3336 ドラマ「砂の器」を視聴して

文学・評論

ちょっと前のことだが、7年前に連続ドラマで見た「砂の器」が、ふたたび2夜連続で放送されたので、録画したものを視聴した。

そもそも、犯人が誰であるか知ってる状態で、大まかなストーリーも知ってる状態だと、どうしても気になってくるのは、筋書きそのものよりも、俳優陣の演技であったり、登場するロケ地であったり、オリジナルに描かれている部分になる。

今回のドラマは、視点を犯人を追い詰めていくのが、若手の刑事としたところが、目新しかった。

でも、やはり一番気になったのは、この物語の根幹となる部分だ。

親子がふるさとを追われ、放浪の旅に出るきっかけとなった、ハンセン病をどのように取り扱うのか?という点だ。

前回見たドラマでは、まったく違った理由にされていた。

同様に気になっていたのは、僕ばかりではない

そして…今回。

またもや、ハンセン病なんてなかったことにされていた。

ちょっと調べてみると、Wikipediaによれば、前回のドラマについて、以下のようなことが書かれていた。

「ハンセン氏病を他のエピソードに変えること」が原作権を持つ松本家からの原作使用の条件であったことから

これは、前回のドラマに関する記述だが、今回も同じだろう。

原作権の所有者からの指示であれば仕方がないとは思う。

でも…

父親がハンセン病を患ったことで、地域からはもちろん国からも徹底的に差別され、その結果、否応なく放浪することになり、ついには唯一の肉親であったその父親と引き離されてしまった。
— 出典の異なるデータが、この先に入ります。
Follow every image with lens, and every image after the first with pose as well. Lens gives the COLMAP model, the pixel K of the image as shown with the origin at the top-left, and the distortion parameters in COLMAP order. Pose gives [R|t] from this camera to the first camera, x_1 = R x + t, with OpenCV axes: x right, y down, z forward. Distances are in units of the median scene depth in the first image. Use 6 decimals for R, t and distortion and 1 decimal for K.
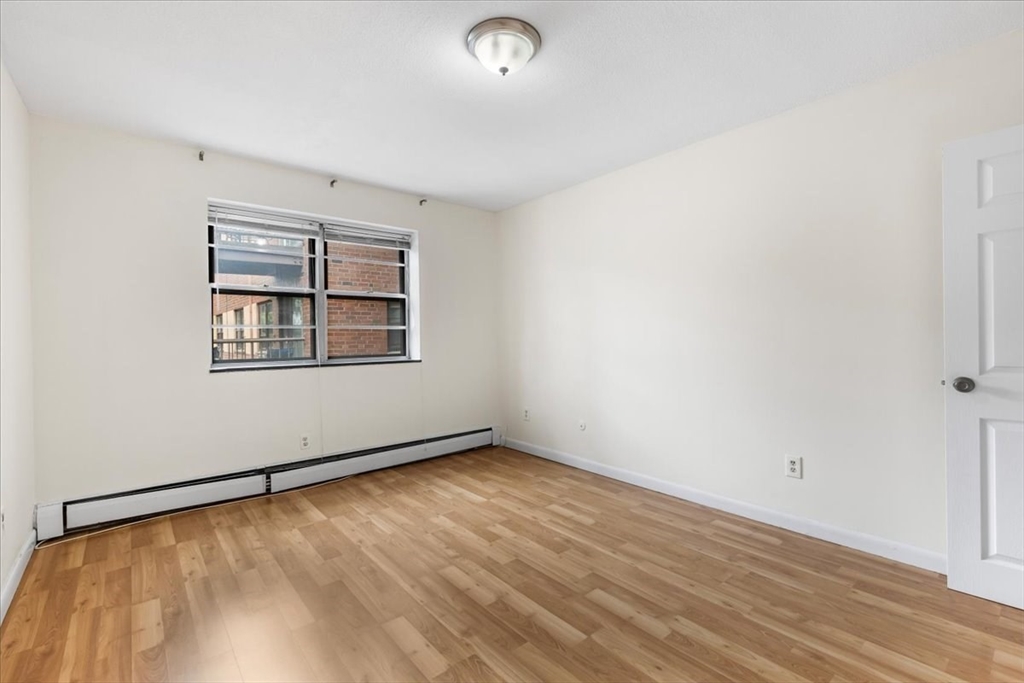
lens RADIAL K [[437.1, 0, 545.9], [0, 437.1, 338.2], [0, 0, 1]] dist [-0.000007, -0.000107]
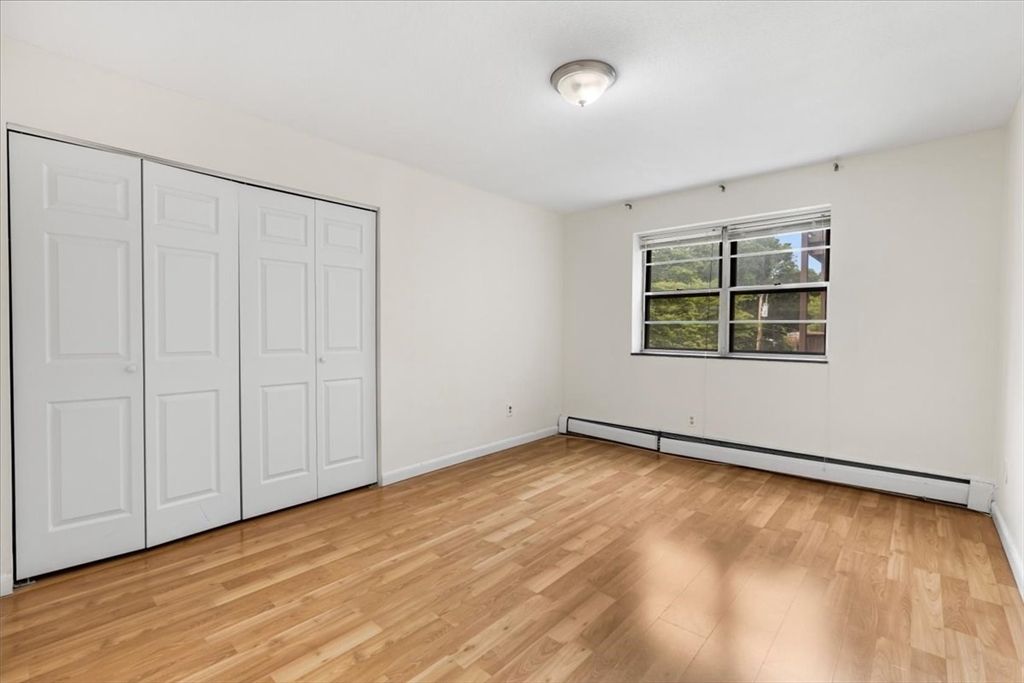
lens RADIAL K [[455.5, 0, 512.0], [0, 455.5, 341.5], [0, 0, 1]] dist [0.000254, -0.000384]
pose [[0.135524, 0.037175, -0.990076, 0.619698], [-0.012477, 0.999281, 0.035812, -0.013714], [0.990695, 0.007500, 0.135890, 0.375612]]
その経験が、何十年ぶりに再会した恩人を殺してしまう遠因になっているはず。

しかし、その根幹部分を変えられてしまっては、そもそもの殺人を犯した動機がかなり弱くなってしまう。

「なにも殺すこともないんじゃないか?」と思えてしまうのだ。

ここからは勝手な想像。

「根幹部分を変えてくれ」という要望というのは、原作権の所有者は、もしかして、そもそもドラマ化には反対だったのではないだろうか?

つまり、根幹部分を変えるということになれば、ドラマ化自体を諦めてくれるのではないかと期待した…。

…なんてのは、考え過ぎだろうな。